Source records:
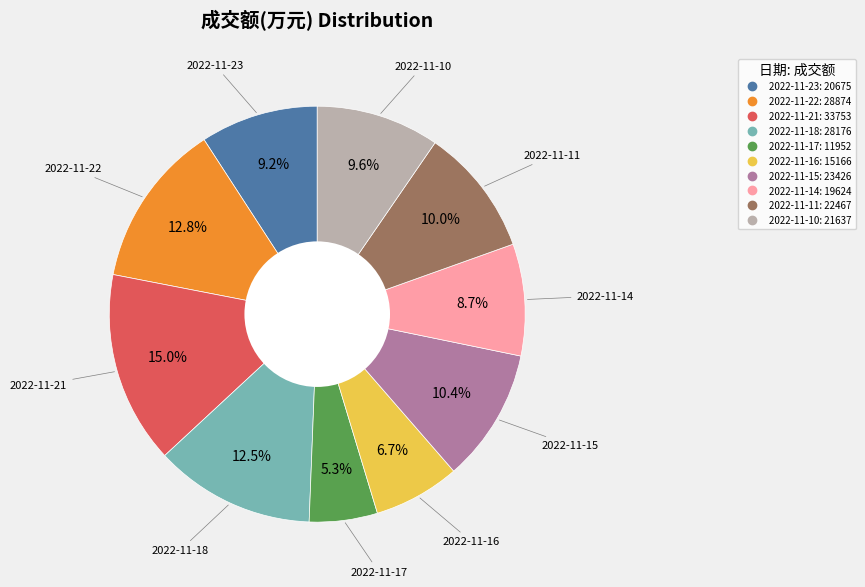

How many segments does this pie chart have?

10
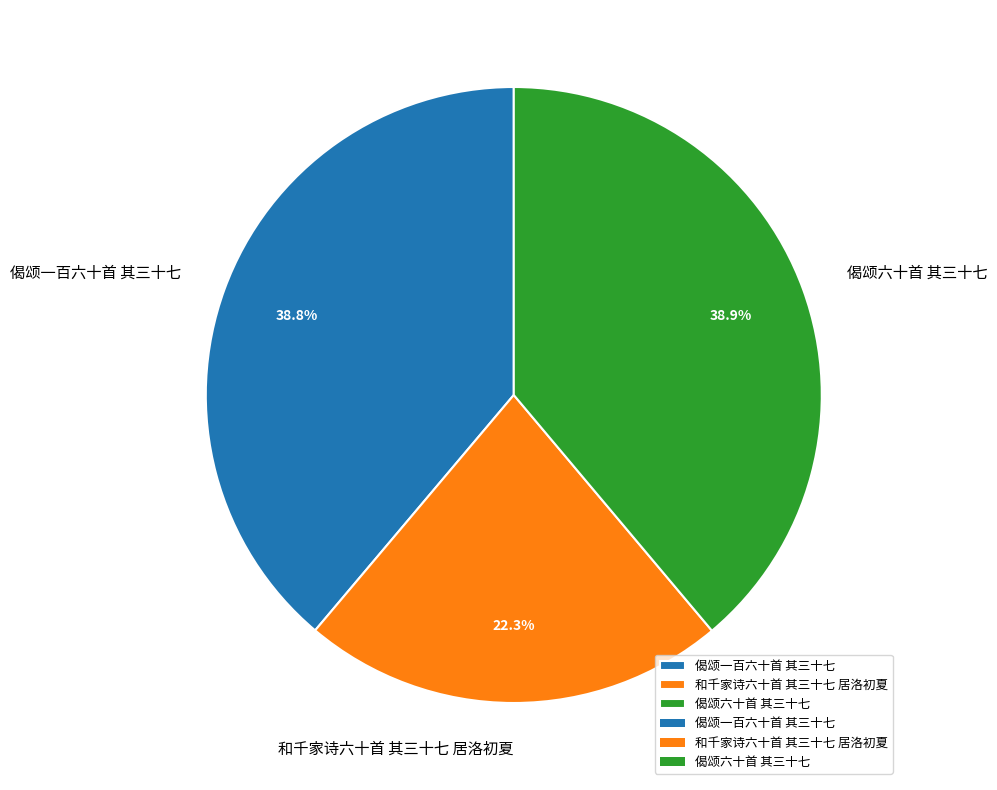

Approximately how many times larger is the value at 和千家诗六十首 其三十七 居洛初夏 compared to 偈颂一百六十首 其三十七?

0.6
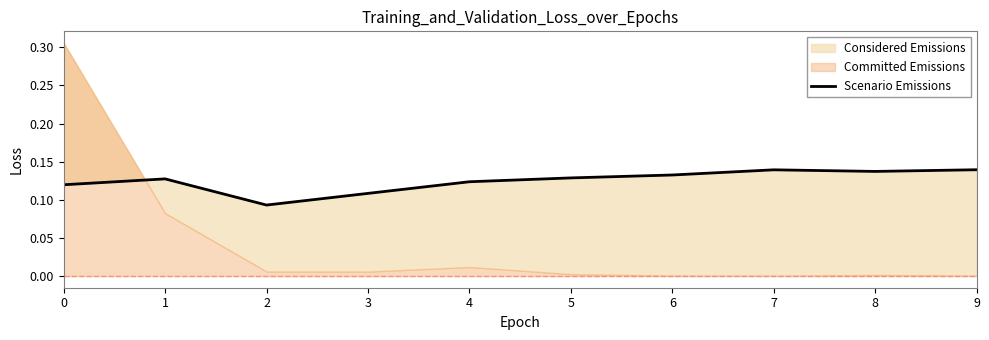

Count the values in the range 0 to 1.

10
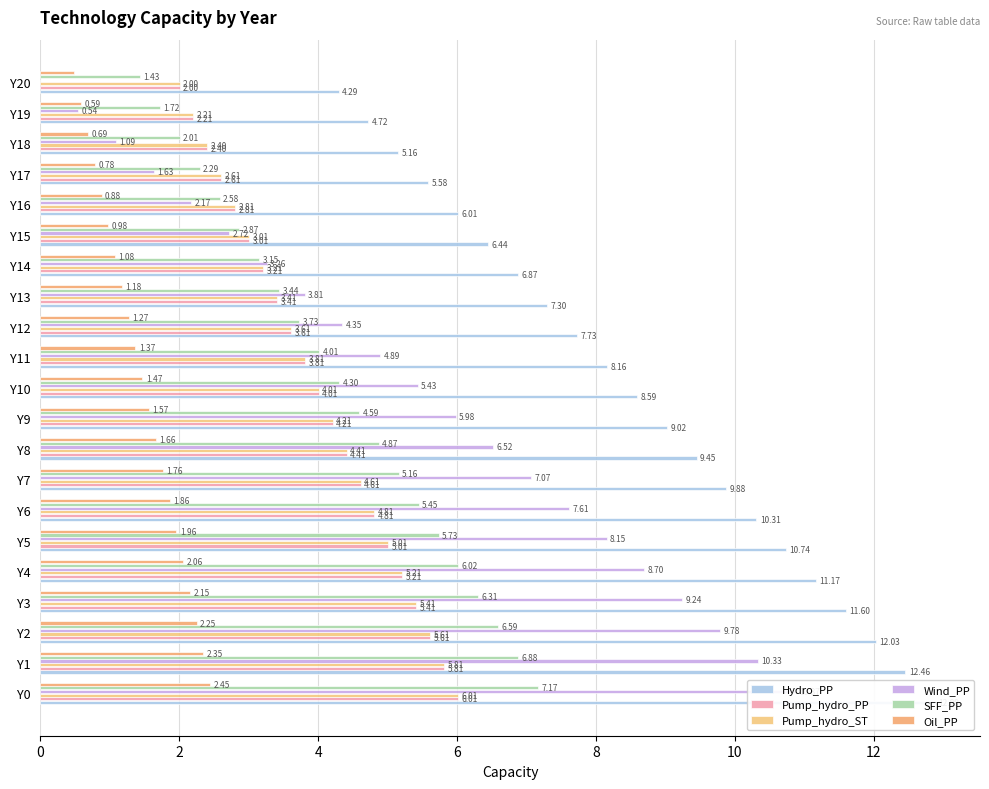

True or false: Pump_hydro_PP has a value of 2.2 at Y19.

True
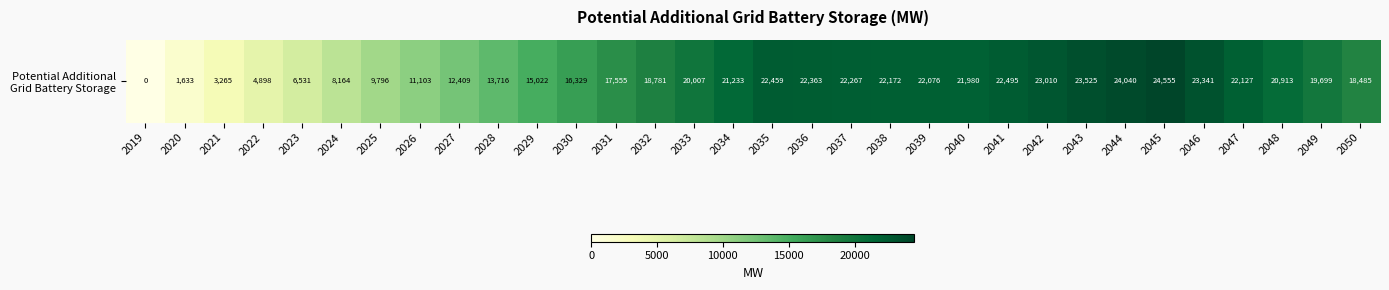

List the labels in order of value, smallest first.

2019, 2020, 2021, 2022, 2023, 2024, 2025, 2026, 2027, 2028, 2029, 2030, 2031, 2050, 2032, 2049, 2033, 2048, 2034, 2040, 2039, 2047, 2038, 2037, 2036, 2035, 2041, 2042, 2046, 2043, 2044, 2045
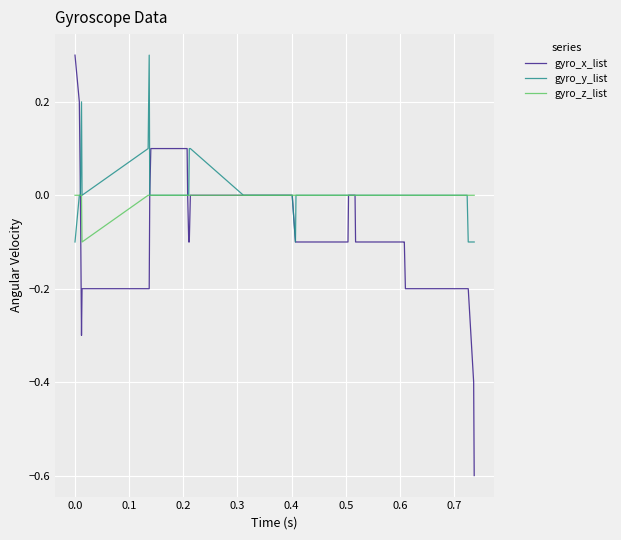

What is the greatest value displayed?

0.3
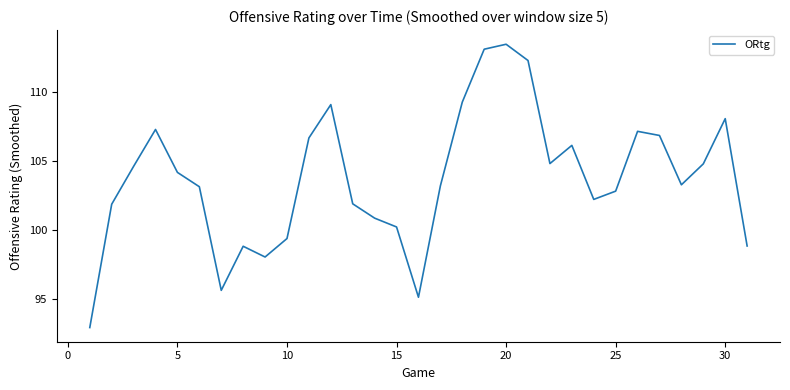

What is the greatest value displayed?

113.5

**Try it**
Quote every one of the entries above word for word, omitting the pictures.

**The completed task**
How many segments does this pie chart have?

10

Approximately how many times larger is the value at 和千家诗六十首 其三十七 居洛初夏 compared to 偈颂一百六十首 其三十七?

0.6

Count the values in the range 0 to 1.

10

True or false: Pump_hydro_PP has a value of 2.2 at Y19.

True

List the labels in order of value, smallest first.

2019, 2020, 2021, 2022, 2023, 2024, 2025, 2026, 2027, 2028, 2029, 2030, 2031, 2050, 2032, 2049, 2033, 2048, 2034, 2040, 2039, 2047, 2038, 2037, 2036, 2035, 2041, 2042, 2046, 2043, 2044, 2045

What is the greatest value displayed?

0.3

What is the greatest value displayed?

113.5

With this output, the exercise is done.